Rushed into production by Paramount and producer John "We Earrrrrn it!" Houseman in order to use Ladd before his mandatory military service, The Blue Dahlia was a huge postwar hit. Ladd and Lake provided enough sexy heat to kickstart the wave of baby boomers. And Chandler got an Original Screenplay Oscar nomination for all his trouble. Getting lit off your rocker and writing a Noir is the best--and most respectable--way of getting the Academy's attention.
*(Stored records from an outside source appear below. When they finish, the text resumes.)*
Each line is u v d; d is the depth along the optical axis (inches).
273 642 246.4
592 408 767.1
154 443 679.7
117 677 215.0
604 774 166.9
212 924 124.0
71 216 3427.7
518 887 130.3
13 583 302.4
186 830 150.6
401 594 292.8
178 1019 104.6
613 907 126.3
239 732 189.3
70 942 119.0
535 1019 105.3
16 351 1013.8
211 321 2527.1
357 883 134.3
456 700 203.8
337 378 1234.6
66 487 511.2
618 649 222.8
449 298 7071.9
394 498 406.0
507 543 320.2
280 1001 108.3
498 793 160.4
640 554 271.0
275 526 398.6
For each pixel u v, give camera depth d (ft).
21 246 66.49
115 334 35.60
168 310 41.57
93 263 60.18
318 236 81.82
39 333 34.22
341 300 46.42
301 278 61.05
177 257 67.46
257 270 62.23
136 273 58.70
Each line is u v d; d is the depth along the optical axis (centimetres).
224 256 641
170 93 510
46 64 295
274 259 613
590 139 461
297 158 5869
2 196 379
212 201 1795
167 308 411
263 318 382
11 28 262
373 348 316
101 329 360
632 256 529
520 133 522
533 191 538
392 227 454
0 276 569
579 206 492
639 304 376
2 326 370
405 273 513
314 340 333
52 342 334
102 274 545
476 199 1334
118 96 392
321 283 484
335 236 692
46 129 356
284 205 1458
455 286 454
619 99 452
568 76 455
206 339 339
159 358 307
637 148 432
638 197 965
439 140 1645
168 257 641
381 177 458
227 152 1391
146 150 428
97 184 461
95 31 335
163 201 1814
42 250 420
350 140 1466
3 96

Next time: Teased by Michael Curtiz

Noir City XVI #5: You Don't Mess With the Monica

by Odie "Odienator" Henderson
(for all dispatches, go here)


Lord Tennyson once waxed poetic about how "'tis better to have loved and lost than never to have loved at all." He might have written those words for Dr. Monica Anderson (a great Karen Morley). The good doctor nurses a major crush on her boss, Dr. David (John Loder), but she'd never show it. She acts like "one of the boys," and David sees her as such. When spunky lady cab driver Jane (Jane Randolph) mistakes as true romance the affectionate way David speaks to Monica on a phone call, he tells her that Monica's too sharp and too smart to hold any interest in him. Just like far too many men here in Noir City, Dr. David is WRONG!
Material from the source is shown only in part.